13th book of 2021 – “The Man Who Mistook His Wife for a Hat and Other Clinical Tales” by Oliver Sacks
I added this book to my “to read” list back in 2015, when I read Oliver Sacks’s obituary in The Guardian, and became really intrigued about Sacks and his work.
Sacks was a neurologist, but also the author of numerous books about the patients that he worked with, and these books have inspired various films, documentaries and plays. This is one of those books. It presents 24 cases of patients suffering from various neurological problems, from inability to recognise faces, to Tourette’s or problems with balance. There is some discussion of the medical aspects of each case (for instance, whether someone’s inability to move their hand is related to a problem with the nerves in the hand or a particular area of the brain).
I can’t really comment on how good the medical aspect of the book is, given that I am not medically trained. Though, as the book was first published in 1985, I imagine that it is very outdated. What I really liked about this book was Sacks’s narration of the process of making sense of what he saw. That is, his attempts to understand the problem and to find a solution.
Sacks is very transparent about the confusion that he sometimes felt. He tells about a process of trial and error to find a solution to the problem in front of him, which includes numerous failures. For me, it’s that mix of curiosity, persistence and reflexivity that makes an “expert” – alas, a mix that is not very well suited for today’s cultural environment.
14th book of 2021 – “Midnight in Chernobyl: The Untold Story of the World’s Greatest Nuclear Disaster” by Adam Higginbotham
This book was recommended by @Lornaocallaghan, whom I never met in real life.

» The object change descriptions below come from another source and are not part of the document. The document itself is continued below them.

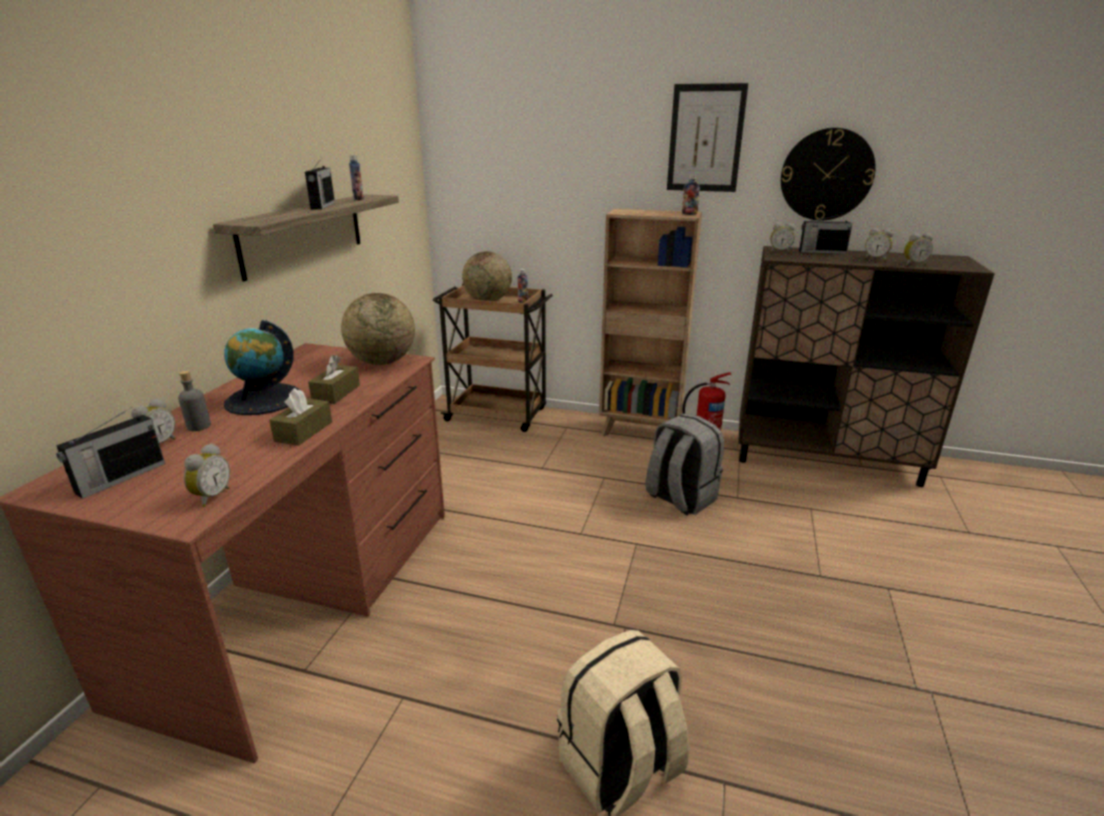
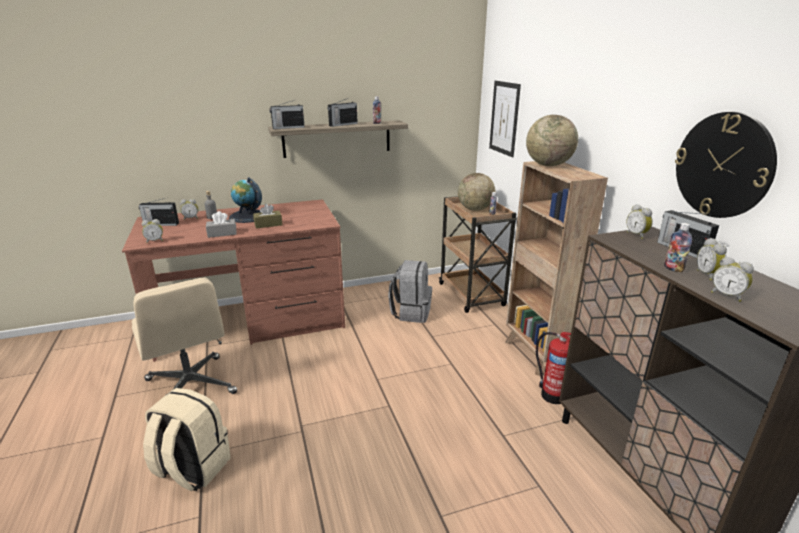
camera: 55 degrees right, 0 degrees up
brown tissue box [269,388,332,446] -> grey tissue box [206,211,237,238]
globe [341,293,415,365] -> globe moved to [526,115,578,166]
grey backpack [645,413,724,516] -> grey backpack moved to [388,260,432,323]
picture [667,83,748,192] -> picture moved to [489,81,521,157]
bottle [682,175,700,215] -> bottle moved to [664,223,692,273]
none -> beige office chair [132,278,237,394]
none -> radio [269,100,305,129]

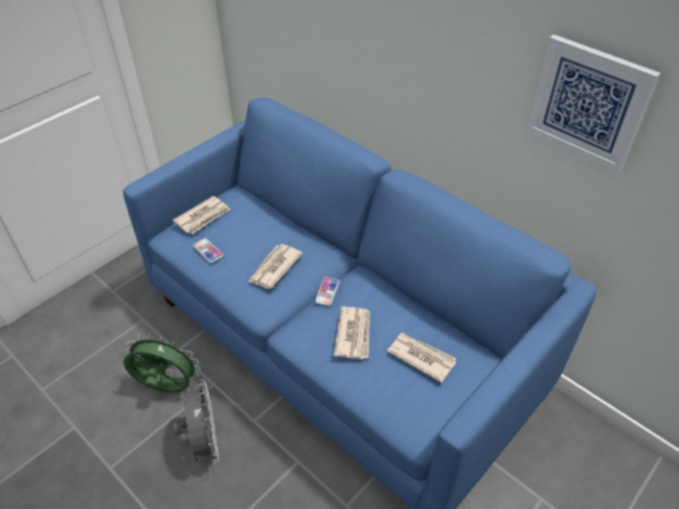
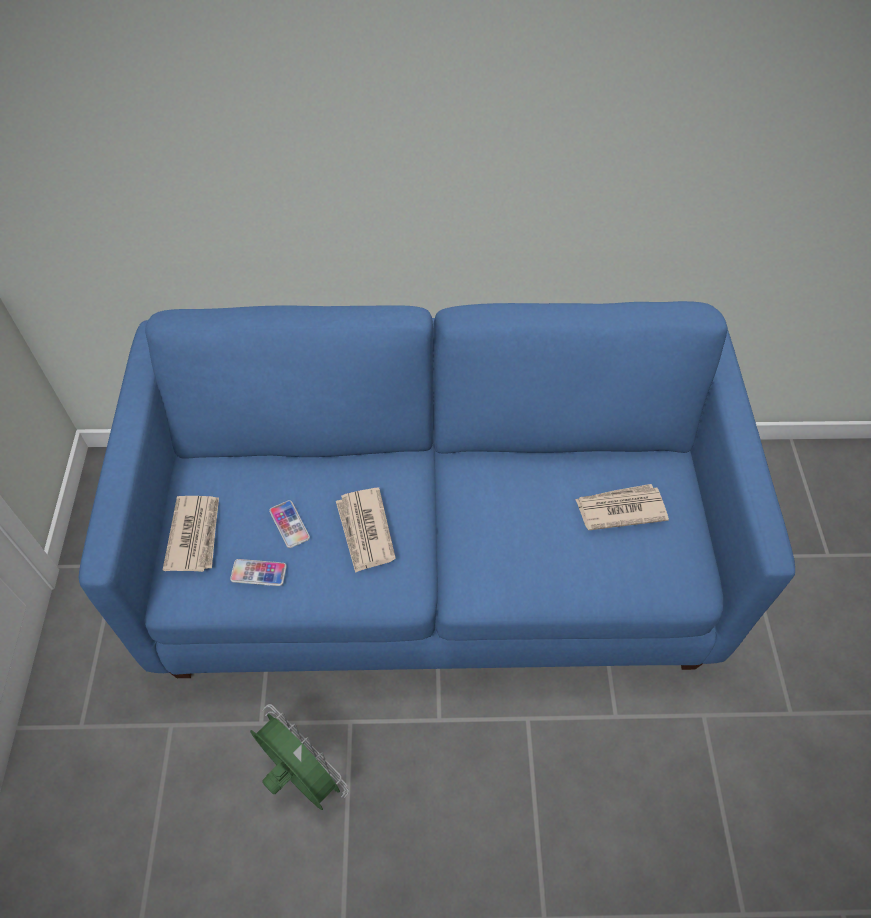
camera: 45 degrees left, 10 degrees up
green fan [124,334,201,393] -> green fan turned 75 degrees clockwise [250,704,349,810]
grey fan [173,379,220,464] -> none
phone [315,277,340,306] -> phone moved to [269,500,310,548]
newspaper [333,307,370,360] -> none
picture [526,35,661,172] -> none

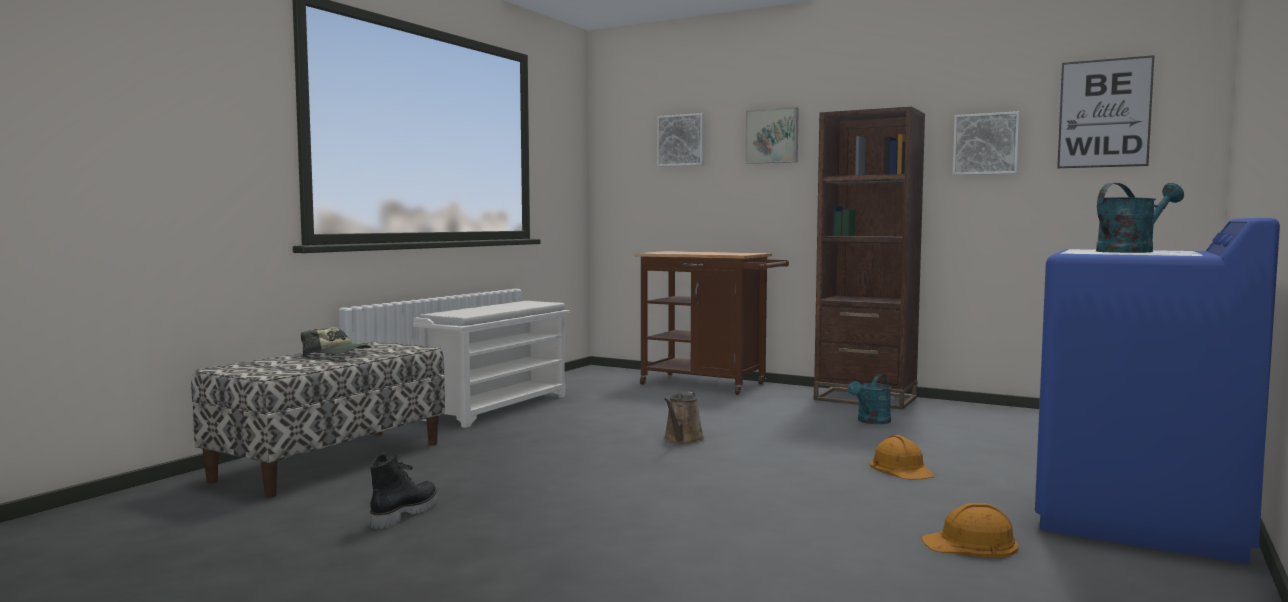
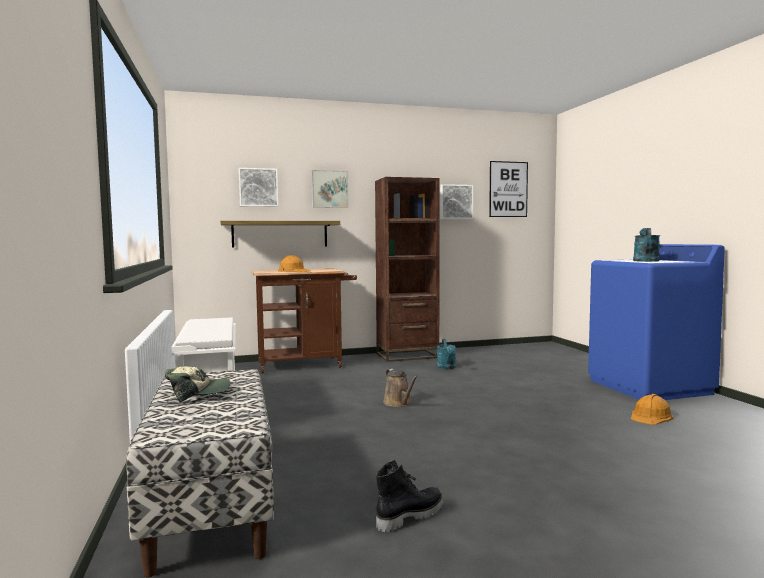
camera: 45 degrees left, 0 degrees up
black boot [370,452,438,529] -> black boot turned 75 degrees clockwise [376,460,443,532]
orange hard hat [870,435,934,480] -> orange hard hat moved to [278,255,310,272]
none -> shelf [220,221,340,248]

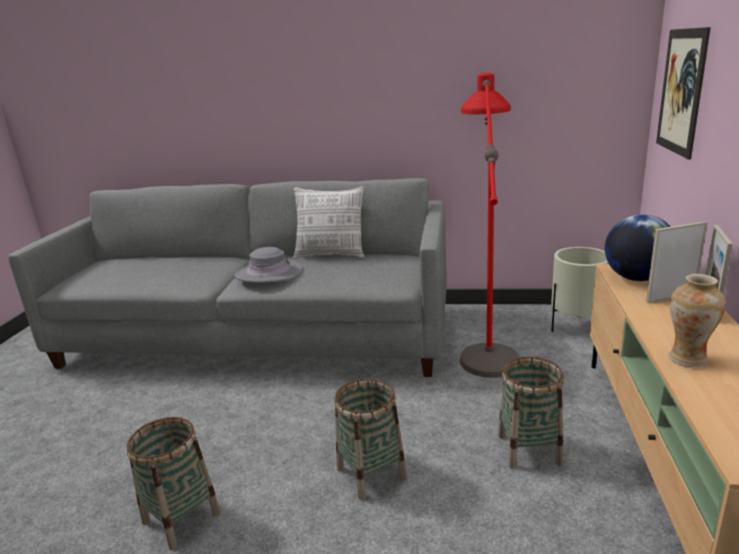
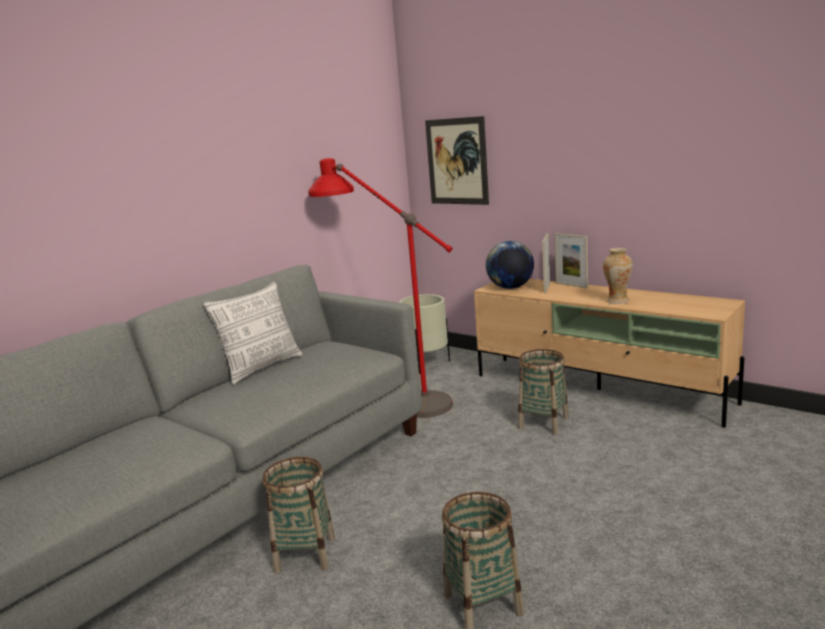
camera: 60 degrees left, 5 degrees down
grey hat [235,247,303,283] -> none
basket [334,378,407,500] -> basket moved to [262,457,335,573]

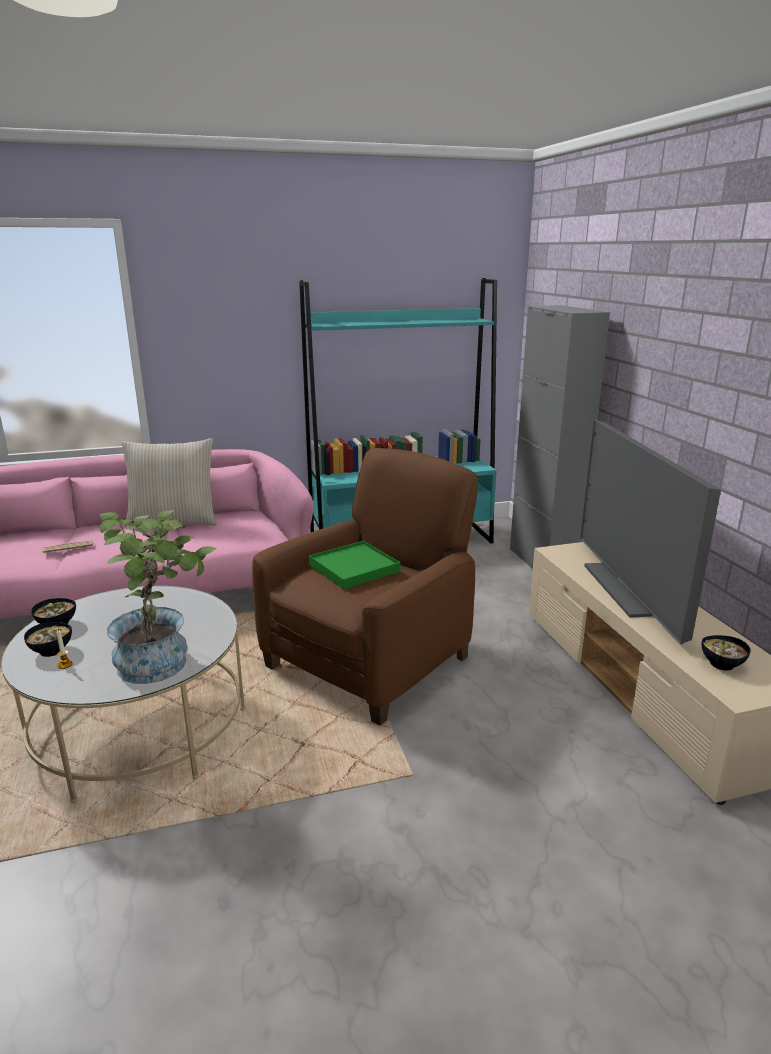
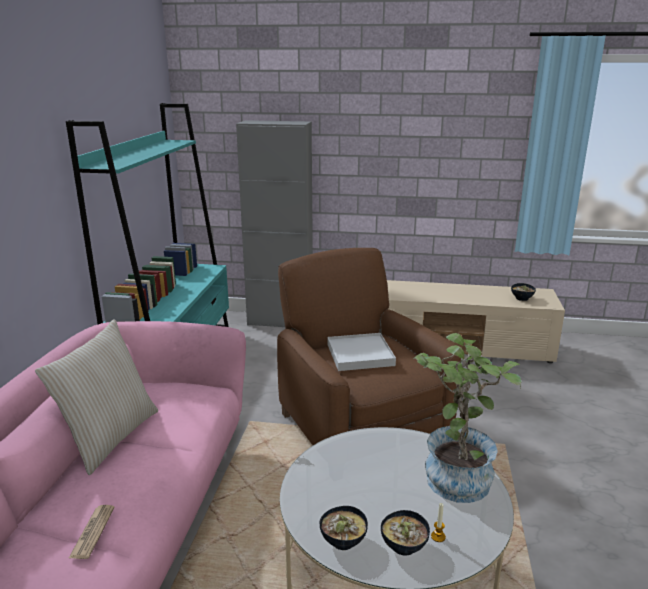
camera: 65 degrees left, 0 degrees up
green tray [309,541,400,589] -> white tray [327,333,396,371]
television [580,420,721,644] -> none

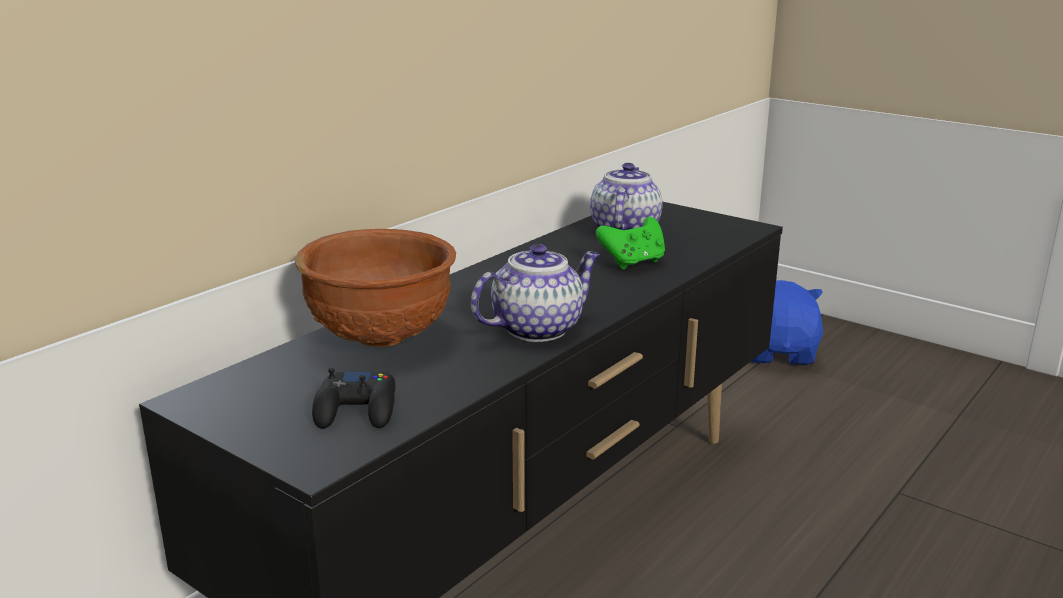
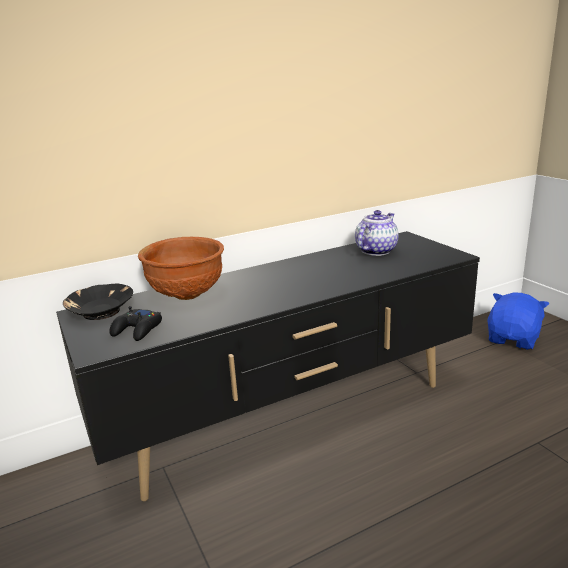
camera: 25 degrees right, 0 degrees up
teapot [470,244,600,342] -> none
green game controller [596,217,665,270] -> none
none -> black bowl [63,284,133,320]

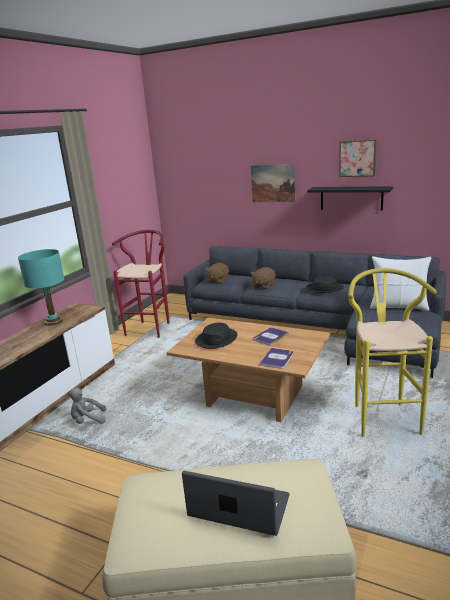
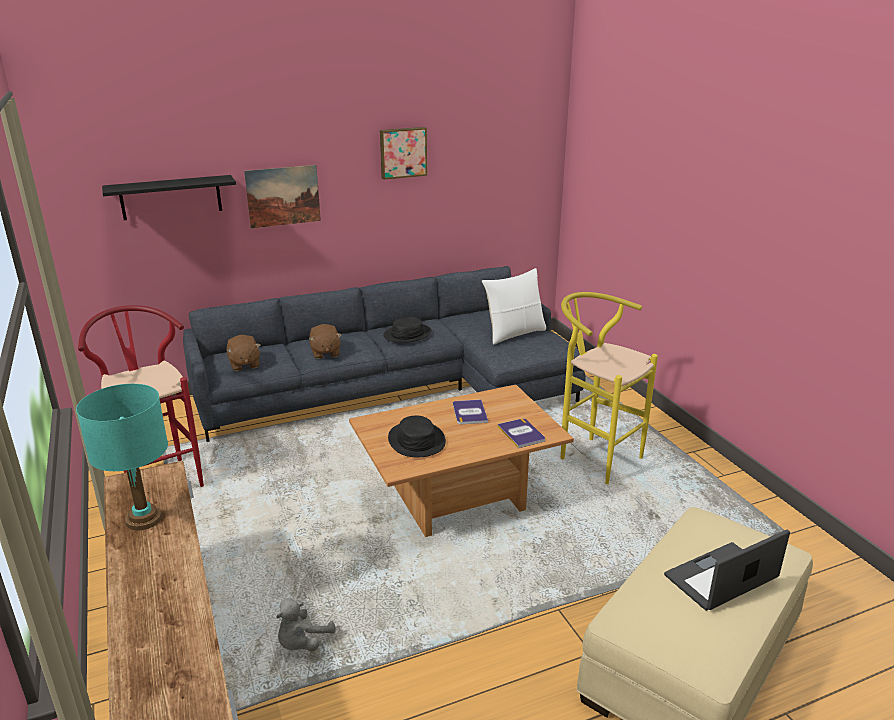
camera: 50 degrees left, 5 degrees up
black shelf [307,186,393,210] -> black shelf moved to [102,175,236,220]

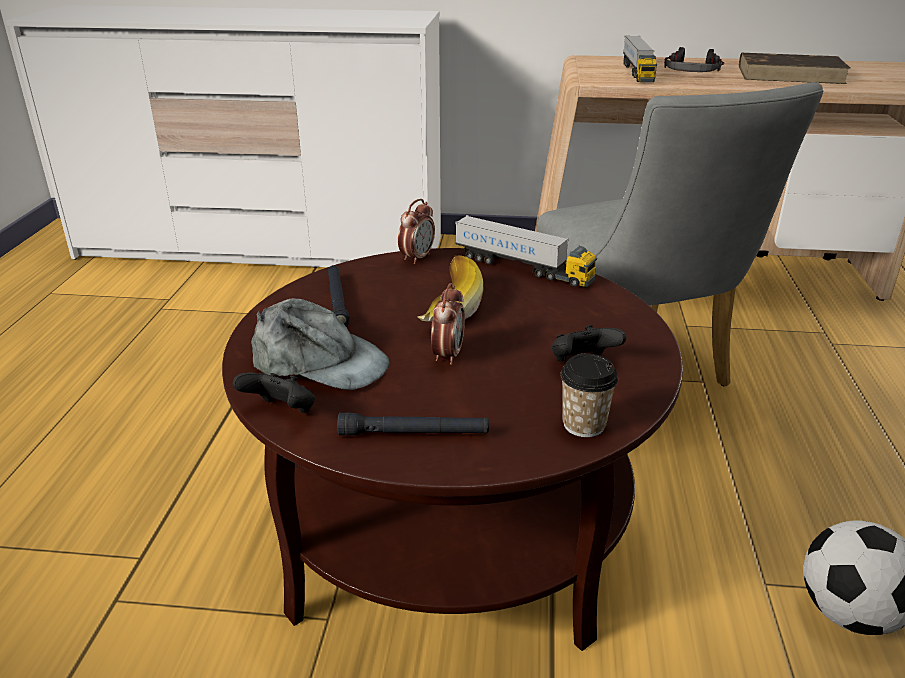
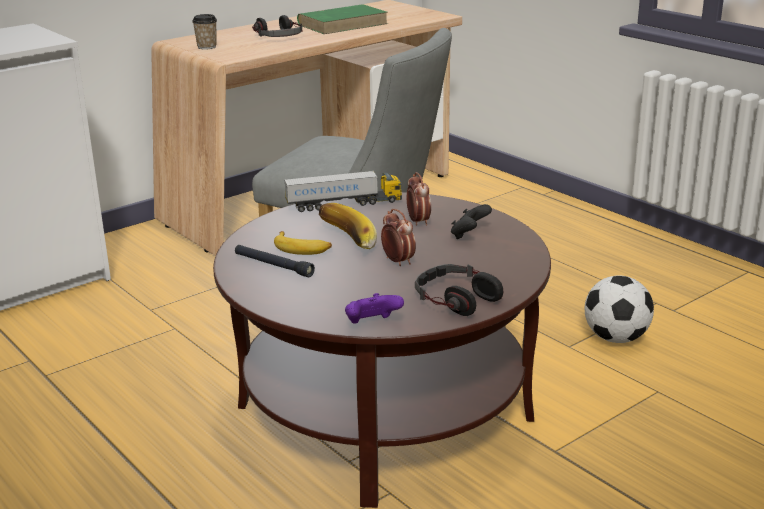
camera: 45 degrees left, 5 degrees down
black game controller [233,373,315,413] -> purple game controller [345,293,404,324]
grey cap [251,298,389,390] -> none
black flashlight [337,413,489,436] -> headphones [415,264,503,316]
alarm clock [398,199,435,264] -> alarm clock moved to [407,172,431,226]
cup [560,354,618,437] -> cup moved to [192,14,217,49]
toy truck [623,36,657,82] -> none
brown book [739,53,851,84] -> green book [297,4,388,34]
none -> banana [274,231,332,255]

As the name suggests, the book covers the explosion of one of the reactors of Chernobyl’s power station, in 1986. It provides a really useful (for me) introduction to nuclear energy, covers the historical background to the nuclear energy industry, looks at the cleanup and containment efforts, and includes an incredible discussion of the political impact of this accident.
I remember following the news of the explosion in Chernobyl, on TV, as a teenager. It was an event that marked my youth!. Though, until I read this book, I hadn’t really appreciated the extent to which this disaster contributed to the end of the USSR.
I really like work that delivers in-depth accounts and analysis of key events; so, I am a bit biased here. But, even if you don’t like this type of literature, I think that you might like this book because it manages to show the human side of this catastrophe that marked the 80s.
15th book of 2021 – Autismo by Valério Romão
A fiction book for my reading club, about a young couple who parent a boy with autism.
It is not an easy read – both because of the way it is written, and because of the way it ends. For instance, there are multiple voices and jumping timelines.
However, it is definitely a really interesting exploration of the strain placed on the couple, how their relationship with their own parents shapes their expectations and experiences of parenting, the quest for a way to “fix” the son (and the charlatans that take advantage of other people’s desperation), and what it means to be a parent in such circumstances.
It’s definitely worth a read. Though, as far as I am aware, the book is only available in Portuguese and French.
Which books have caught your attention, lately?